Thiam sees the current hot streak for West African fare as a homecoming for some and the acknowledgement from others that the region is rich with ingredients.
“West Africa has a rich and diverse culinary tradition that has long been ignored despite its immense contribution to the global table,” he said. “For centuries, West Africa has influenced the cuisines of the Americas through the Middle Passage [the Transatlantic slave trade between Africa and North America] without getting much credit. Many of the most iconic dishes that can be found across the African diaspora, from New Orleans to the Carolinas as well as Mexico, Brazil, Jamaica and Cuba, have their roots directly in West Africa. Food can give a powerful sense of cultural identity.
“Increasingly, today's young chefs from the African diaspora are looking for inspiration in their own traditions. That quest to find connections through their past is a great opportunity for food lovers around the world to discover new flavors and ingredients.
“The timing is also perfect because we are now realizing that how we eat is impacting our health and our planet. A West African diet is at its core a plant-based one that promotes biodiversity. A growing number of consumers are now looking for food that’s exciting, nutritious and sustainable. Next step, mainstream companies will start using and featuring West African ingredients and flavors to address this demand.”
The science behind these West African-inspired spices
Abena Foli has only been in the food and beverage industry as a food scientist for 10 years, yet she’s been entrenched in the business her entire life. Her father was a third-generation farmer in Ghana, and she eagerly soaked up all the knowledge he passed down to her.
He also taught her how to make seasonings, and she took those recipes and customized them for American consumers with her POKS Spices line of products. Unlike Thiam—who’s built a sustainable pipeline for the ingredients he sources from West Africa—Foli has chosen to source spices, herbs, etc., through a co-packer.
She credits her rich agricultural background for giving her insight into West Africa’s complicated supply chain process.
“I have been privy to know how those ingredients are planted, the impact of innovation on farmers and how things happen,” Foli explained. “We decided not to source from West Africa because I understood firsthand some of the supply chain issues you can get into with importing, especially when things are on a small scale.
“You can have supply chain disruption. You can have an unavailability of products. You can have price increases all of a sudden because the farmer doesn’t have irrigation and it’s rainy season and things got washed away or it’s dry season and they don’t have a bumper harvest.”

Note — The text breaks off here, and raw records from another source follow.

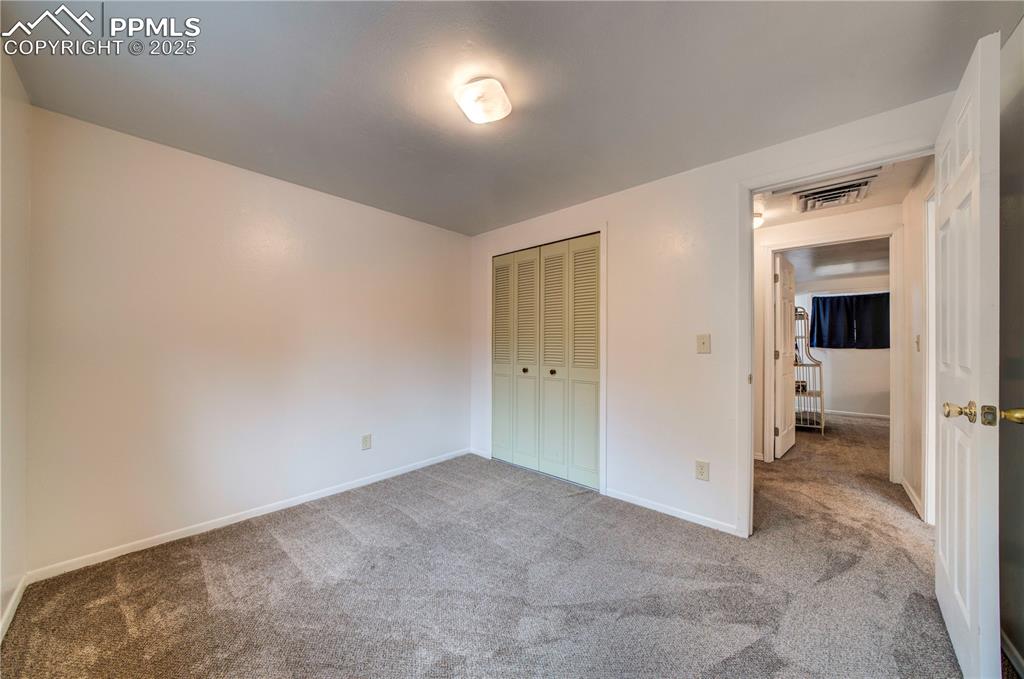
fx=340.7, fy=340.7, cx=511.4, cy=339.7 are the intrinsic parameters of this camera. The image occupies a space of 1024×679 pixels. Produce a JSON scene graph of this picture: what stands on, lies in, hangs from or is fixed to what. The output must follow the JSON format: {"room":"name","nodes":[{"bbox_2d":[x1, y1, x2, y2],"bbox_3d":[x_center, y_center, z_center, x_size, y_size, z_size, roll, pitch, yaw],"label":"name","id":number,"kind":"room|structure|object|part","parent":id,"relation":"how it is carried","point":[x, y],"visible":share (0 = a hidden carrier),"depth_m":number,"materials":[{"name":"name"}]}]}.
{"room":"bedroom","nodes":[
{"label":"bedroom","id":0,"kind":"room"},
{"bbox_2d":[0,46,31,638],"bbox_3d":[-1.294,-0.001,0.617,3.045,2.359,0.123,0,-1,42],"label":"left wall","id":1,"kind":"structure","parent":0,"point":[1,606],"depth_m":1.45,"materials":[{"name":"white paint"}]},
{"bbox_2d":[0,575,26,641],"bbox_3d":[-1.312,1.138,0.717,2.816,0.070,0.013,0,-1,42],"label":"baseboard","id":2,"kind":"structure","parent":1,"relation":"attached to","point":[19,596],"depth_m":1.45,"materials":[{"name":"white paint"}]},
{"bbox_2d":[20,103,470,576],"bbox_3d":[-1.408,0.029,2.744,0.125,2.326,3.091,0,-1,42],"label":"left wall","id":3,"kind":"structure","parent":0,"point":[219,165],"depth_m":2.12,"materials":[{"name":"white paint"}]},
{"bbox_2d":[26,447,470,583],"bbox_3d":[-1.386,1.155,2.638,0.013,0.068,2.760,0,-1,42],"label":"baseboard","id":4,"kind":"structure","parent":3,"relation":"attached to","point":[329,493],"depth_m":2.11,"materials":[{"name":"white paint"}]},
{"bbox_2d":[361,434,371,450],"bbox_3d":[-1.198,0.841,2.808,0.008,0.120,0.072,0,-1,42],"label":"wall outlet","id":5,"kind":"object","parent":3,"relation":"attached to","point":[365,440],"visible":0.98,"depth_m":2.80,"materials":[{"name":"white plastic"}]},
{"bbox_2d":[0,411,972,678],"bbox_3d":[1.731,1.231,2.789,4.950,0.104,7.454,0,-1,42],"label":"carpet floor","id":6,"kind":"structure","parent":0,"point":[283,559],"depth_m":1.61,"materials":[{"name":"carpet"}]},
{"bbox_2d":[793,306,825,434],"bbox_3d":[3.877,0.393,4.742,0.584,1.664,0.705,0,-1,42],"label":"wire shelf","id":7,"kind":"object","parent":6,"relation":"on","point":[820,392],"visible":0.48,"depth_m":4.54,"materials":[{"name":"metal"}]},
{"bbox_2d":[1,0,1022,234],"bbox_3d":[-0.106,-1.187,1.583,3.775,0.106,3.286,0,-1,42],"label":"ceiling","id":8,"kind":"structure","parent":0,"point":[493,222],"depth_m":1.50,"materials":[{"name":"paint"}]},
{"bbox_2d":[454,78,512,123],"bbox_3d":[-0.129,-1.098,1.587,0.235,0.080,0.234,0,-1,42],"label":"ceiling light","id":9,"kind":"object","parent":8,"relation":"attached to","point":[475,113],"visible":0.99,"depth_m":1.54,"materials":[{"name":"white glass"}]},
{"bbox_2d":[469,92,952,538],"bbox_3d":[0.881,0.024,2.604,3.514,2.323,0.123,0,-1,42],"label":"closet wall","id":10,"kind":"structure","parent":0,"point":[686,177],"depth_m":2.34,"materials":[{"name":"white paint"}]},
{"bbox_2d":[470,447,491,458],"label":"baseboard","id":11,"kind":"structure","parent":10,"relation":"attached to","point":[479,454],"depth_m":3.52,"materials":[{"name":"white paint"}]},
{"bbox_2d":[491,232,601,490],"bbox_3d":[0.249,0.164,3.085,1.227,2.051,0.086,0,-1,42],"label":"closet door","id":12,"kind":"structure","parent":10,"relation":"in","point":[497,410],"depth_m":3.02,"materials":[{"name":"paint"}]},
{"bbox_3d":[-0.088,0.205,3.370,0.274,1.958,0.135,0,-1,42],"label":"panel","id":13,"kind":"part","parent":12,"relation":"part of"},
{"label":"knob","id":14,"kind":"part","parent":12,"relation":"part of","materials":[{"name":"metal"}]},
{"bbox_3d":[0.121,0.207,3.195,0.286,2.001,0.113,0,-1,42],"label":"panel","id":15,"kind":"part","parent":12,"relation":"part of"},
{"bbox_3d":[0.357,0.285,3.000,0.041,0.042,0.044,0,-1,42],"label":"knob","id":16,"kind":"part","parent":12,"relation":"part of","materials":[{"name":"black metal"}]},
{"bbox_3d":[0.353,0.206,3.014,0.306,2.015,0.127,0,-1,42],"label":"panel","id":17,"kind":"part","parent":12,"relation":"part of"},
{"bbox_3d":[0.601,0.196,2.811,0.287,2.007,0.084,0,-1,42],"label":"panel","id":18,"kind":"part","parent":12,"relation":"part of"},
{"bbox_2d":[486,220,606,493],"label":"closet door frame","id":19,"kind":"structure","parent":10,"relation":"attached to","point":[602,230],"depth_m":2.75,"materials":[{"name":"white paint"}]},
{"bbox_2d":[603,487,743,535],"bbox_3d":[1.070,1.157,2.335,0.982,0.063,0.012,0,-1,42],"label":"baseboard","id":20,"kind":"structure","parent":10,"relation":"attached to","point":[702,521],"depth_m":2.29,"materials":[{"name":"white paint"}]},
{"bbox_2d":[695,460,709,480],"bbox_3d":[1.210,0.832,2.170,0.072,0.119,0.008,0,-1,42],"label":"wall outlet","id":21,"kind":"object","parent":10,"relation":"attached to","point":[700,468],"visible":0.99,"depth_m":2.17,"materials":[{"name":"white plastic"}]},
{"bbox_2d":[696,333,710,353],"bbox_3d":[1.232,0.024,2.194,0.075,0.123,0.019,0,-1,42],"label":"light switch","id":22,"kind":"object","parent":10,"relation":"attached to","point":[704,343],"visible":0.97,"depth_m":2.20,"materials":[{"name":"beige plastic"}]},
{"bbox_2d":[737,140,933,539],"bbox_3d":[1.733,0.126,1.825,0.903,2.113,0.153,0,-1,42],"label":"door frame","id":23,"kind":"structure","parent":10,"relation":"attached to","point":[750,450],"depth_m":2.03,"materials":[{"name":"white paint"}]},
{"bbox_2d":[935,29,1002,678],"bbox_3d":[1.721,0.110,1.333,0.165,2.083,0.825,0,-1,42],"label":"open door","id":24,"kind":"structure","parent":23,"relation":"attached to","point":[950,579],"depth_m":1.14,"materials":[{"name":"white paint"}]},
{"bbox_3d":[1.531,0.241,1.175,0.078,0.066,0.067,0,-1,42],"label":"brass doorknob","id":25,"kind":"part","parent":24,"relation":"part of","materials":[{"name":"gold metal"}]},
{"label":"brass doorknob","id":26,"kind":"part","parent":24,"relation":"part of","materials":[{"name":"gold metal"}]},
{"bbox_2d":[752,199,902,472],"bbox_3d":[2.730,0.032,3.299,3.434,2.345,0.122,0,-1,42],"label":"hallway end wall","id":27,"kind":"structure","parent":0,"point":[858,218],"depth_m":3.24,"materials":[{"name":"white paint"}]},
{"bbox_2d":[764,226,902,477],"bbox_3d":[2.924,0.154,3.153,0.938,2.129,0.158,0,-1,42],"label":"hallway door frame","id":28,"kind":"structure","parent":27,"relation":"attached to","point":[766,450],"depth_m":3.00,"materials":[{"name":"white paint"}]},
{"bbox_2d":[773,251,795,458],"bbox_3d":[2.944,0.164,3.680,0.145,2.048,0.759,0,-1,42],"label":"hallway door","id":29,"kind":"structure","parent":28,"relation":"attached to","point":[780,367],"depth_m":3.55,"materials":[{"name":"white paint"}]},
{"bbox_2d":[782,238,888,284],"bbox_3d":[4.384,-1.126,4.459,2.994,0.112,3.956,0,-1,42],"label":"far room ceiling","id":30,"kind":"structure","parent":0,"point":[878,258],"depth_m":4.57,"materials":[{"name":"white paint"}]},
{"bbox_2d":[790,272,888,416],"bbox_3d":[5.576,0.084,5.687,3.224,2.316,0.122,0,-1,42],"label":"far room wall","id":31,"kind":"structure","parent":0,"point":[832,387],"depth_m":5.61,"materials":[{"name":"white paint"}]},
{"bbox_2d":[809,292,889,349],"bbox_3d":[5.528,-0.304,5.466,1.174,0.891,0.112,0,-1,42],"label":"curtain","id":32,"kind":"object","parent":31,"relation":"attached to","point":[820,297],"visible":0.74,"depth_m":5.50,"materials":[{"name":"blue fabric"}]},
{"bbox_2d":[818,408,889,419],"bbox_3d":[5.550,1.209,5.649,2.829,0.073,0.014,0,-1,42],"label":"baseboard","id":33,"kind":"structure","parent":31,"relation":"attached to","point":[864,414],"depth_m":5.58,"materials":[{"name":"white paint"}]},
{"bbox_2d":[752,156,926,227],"bbox_3d":[2.170,-1.181,2.569,1.663,0.105,1.933,0,-1,42],"label":"hallway ceiling","id":34,"kind":"structure","parent":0,"point":[784,212],"depth_m":2.72,"materials":[{"name":"white paint"}]},
{"bbox_2d":[753,211,763,228],"bbox_3d":[2.158,-1.070,3.100,0.201,0.116,0.203,0,-1,42],"label":"hallway ceiling light","id":35,"kind":"object","parent":34,"relation":"attached to","point":[758,218],"visible":0.34,"depth_m":3.03,"materials":[{"name":"white"}]},
{"bbox_2d":[792,173,878,211],"bbox_3d":[2.410,-1.096,2.570,0.468,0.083,0.472,0,-1,42],"label":"ceiling vent","id":36,"kind":"object","parent":34,"relation":"attached to","point":[836,196],"visible":0.97,"depth_m":2.54,"materials":[{"name":"white metal"}]},
{"bbox_2d":[901,160,934,525],"bbox_3d":[2.760,0.035,2.187,0.121,2.360,1.651,0,-1,42],"label":"hallway right wall","id":37,"kind":"structure","parent":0,"point":[916,487],"depth_m":2.48,"materials":[{"name":"white paint"}]},
{"bbox_2d":[900,477,923,518],"bbox_3d":[2.948,1.154,2.512,0.014,0.075,0.764,0,-1,42],"label":"baseboard","id":38,"kind":"structure","parent":37,"relation":"attached to","point":[910,495],"depth_m":2.49,"materials":[{"name":"white paint"}]},
{"bbox_2d":[914,334,920,350],"bbox_3d":[2.931,0.022,2.465,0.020,0.121,0.073,0,-1,42],"label":"hallway light switch","id":39,"kind":"object","parent":37,"relation":"attached to","point":[918,337],"visible":0.98,"depth_m":2.45,"materials":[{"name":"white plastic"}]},
{"bbox_2d":[922,182,936,524],"bbox_3d":[2.453,0.130,1.854,0.148,2.129,0.938,0,-1,42],"label":"hallway door frame","id":40,"kind":"structure","parent":37,"relation":"attached to","point":[930,410],"depth_m":2.17,"materials":[{"name":"white paint"}]},
{"bbox_2d":[998,18,1023,675],"bbox_3d":[1.343,0.018,0.608,0.122,2.352,2.566,0,-1,42],"label":"right wall","id":41,"kind":"structure","parent":0,"point":[1020,218],"depth_m":1.28,"materials":[{"name":"grey paint"}]},
{"bbox_2d":[1000,628,1023,678],"bbox_3d":[1.590,1.132,0.969,0.017,0.072,1.368,0,-1,42],"label":"baseboard","id":42,"kind":"structure","parent":41,"relation":"attached to","point":[1012,650],"depth_m":1.22,"materials":[{"name":"white paint"}]}
]}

Foli is very calculated in how she re-creates her father’s spice blends, which were originally in a marinade format. Because she had to translate the flavor profiles to a dry format—and use spices and herbs not native to West Africa—it took her several months to perfect them.
“There was a lot of prototyping,” she admitted. “We spent between the time we started prototyping to launching about six months to nail down that flavor profile.
“Since launching, we’ve fine-tuned some of the flavors. So, for like one of our products, we’ve updated our formula a bit just because there were some notes that were coming through that we didn’t appreciate, so we had to fine-tune it.”
Tempering formulations for American consumers
Foli’s agricultural and science backgrounds certainly come in handy during the product development process. That’s because she understands why the spices and herbs used for POKS are dramatically different from the ones in Ghana. For instance, she said, West African ginger, basil and chiles are more potent because of the soil and minerals in which they grow. Her aim, in the end, is to ensure consumers that they’re still getting an authentic product.
“I make sure that when I blend and develop the products, the finished flavor profile offers that traditional flavor that I get from home.”